The symmetries (automorphisms) of any mathematical object form a group, and arbitrary degrees of complexity can be encoded into finite group-presentations. So what can we say about the universe of all finitely presented groups; what flavours of mathematics should we use to organise and explore it; what monsters will we find; and can we encode arbitrarily monstrous behaviour into the subgroups of familiar groups such as SL(n,Z)?
If a mystery group has the same finite quotients as a group we know well, and we know that each finite subset of these groups injects into some finite quotient, must the groups be the same?

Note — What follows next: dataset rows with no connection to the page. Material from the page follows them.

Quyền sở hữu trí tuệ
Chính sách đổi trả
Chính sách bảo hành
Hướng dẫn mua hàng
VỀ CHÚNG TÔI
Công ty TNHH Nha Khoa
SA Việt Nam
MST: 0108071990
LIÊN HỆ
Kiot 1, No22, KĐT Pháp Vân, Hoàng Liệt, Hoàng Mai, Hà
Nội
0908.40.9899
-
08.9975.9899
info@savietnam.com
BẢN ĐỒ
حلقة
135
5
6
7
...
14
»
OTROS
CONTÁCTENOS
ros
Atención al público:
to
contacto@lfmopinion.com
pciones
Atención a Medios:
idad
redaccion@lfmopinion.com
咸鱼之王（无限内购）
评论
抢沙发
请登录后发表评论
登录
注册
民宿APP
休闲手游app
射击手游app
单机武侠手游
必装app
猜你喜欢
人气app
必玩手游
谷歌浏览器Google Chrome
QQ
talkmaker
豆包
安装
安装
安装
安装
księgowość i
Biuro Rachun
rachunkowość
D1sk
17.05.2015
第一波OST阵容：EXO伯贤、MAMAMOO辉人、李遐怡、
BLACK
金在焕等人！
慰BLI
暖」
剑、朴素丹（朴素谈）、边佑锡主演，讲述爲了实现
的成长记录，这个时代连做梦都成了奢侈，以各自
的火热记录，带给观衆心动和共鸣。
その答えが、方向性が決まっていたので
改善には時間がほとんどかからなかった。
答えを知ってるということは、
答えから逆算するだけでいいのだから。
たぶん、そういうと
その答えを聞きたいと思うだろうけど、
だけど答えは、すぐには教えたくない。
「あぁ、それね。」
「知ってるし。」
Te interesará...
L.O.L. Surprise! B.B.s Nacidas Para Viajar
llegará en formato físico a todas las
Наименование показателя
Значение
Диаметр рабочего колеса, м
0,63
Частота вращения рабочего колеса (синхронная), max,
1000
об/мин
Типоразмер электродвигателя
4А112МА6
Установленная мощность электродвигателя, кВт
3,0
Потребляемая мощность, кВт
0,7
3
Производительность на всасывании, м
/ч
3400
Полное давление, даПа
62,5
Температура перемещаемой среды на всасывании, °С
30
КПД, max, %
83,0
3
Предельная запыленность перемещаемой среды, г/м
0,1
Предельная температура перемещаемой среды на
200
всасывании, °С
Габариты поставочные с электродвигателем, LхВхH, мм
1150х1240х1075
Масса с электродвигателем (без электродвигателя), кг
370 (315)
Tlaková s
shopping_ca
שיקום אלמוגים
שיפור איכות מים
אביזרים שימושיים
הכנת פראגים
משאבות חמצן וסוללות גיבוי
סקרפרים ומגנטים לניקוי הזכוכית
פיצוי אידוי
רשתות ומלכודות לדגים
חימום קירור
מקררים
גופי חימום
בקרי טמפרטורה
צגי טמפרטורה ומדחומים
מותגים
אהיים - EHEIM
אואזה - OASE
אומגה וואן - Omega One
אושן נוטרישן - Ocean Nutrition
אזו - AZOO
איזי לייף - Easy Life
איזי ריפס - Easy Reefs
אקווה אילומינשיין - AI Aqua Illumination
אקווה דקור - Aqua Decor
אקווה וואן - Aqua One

In this talk I’ll describe some of the major themes in the modern study of infinite groups, I’ll sketch the universe of finitely presented groups, and I’ll describe recent results concerning the last two questions.
About the Speaker:
Martin R Bridson has been the Whitehead Professor of Pure Mathematics at the University of Oxford since 2007. His research spans geometry, topology and group theory. His honours include the Whitehead Prize of the London Mathematical Society in 1999, the Forder Lectureship of the New Zealand Mathematical Society in 2005, a Senior Fellowship from the EPSRC, and Royal Society Wolfson Research Merit Awards in 2006 and 2012. In 2006, he was an invited speaker at the International Congress of Mathematicians in Madrid. He was an Abel Lecturer in 2010, a Schroedinger Lecturer in 2011, and has given many distinguished lecture series, including the Marker Lectures in 2009.
Bridson received a BA from the University of Oxford in 1986 and a PhD from Cornell University in 1991. He spent four years as an assistant professor at Princeton University and seven as a Fellow of Pembroke College Oxford, where he became a Reader and then Professor of Topology. From 2002 to 2007 he was Professor at Imperial College London.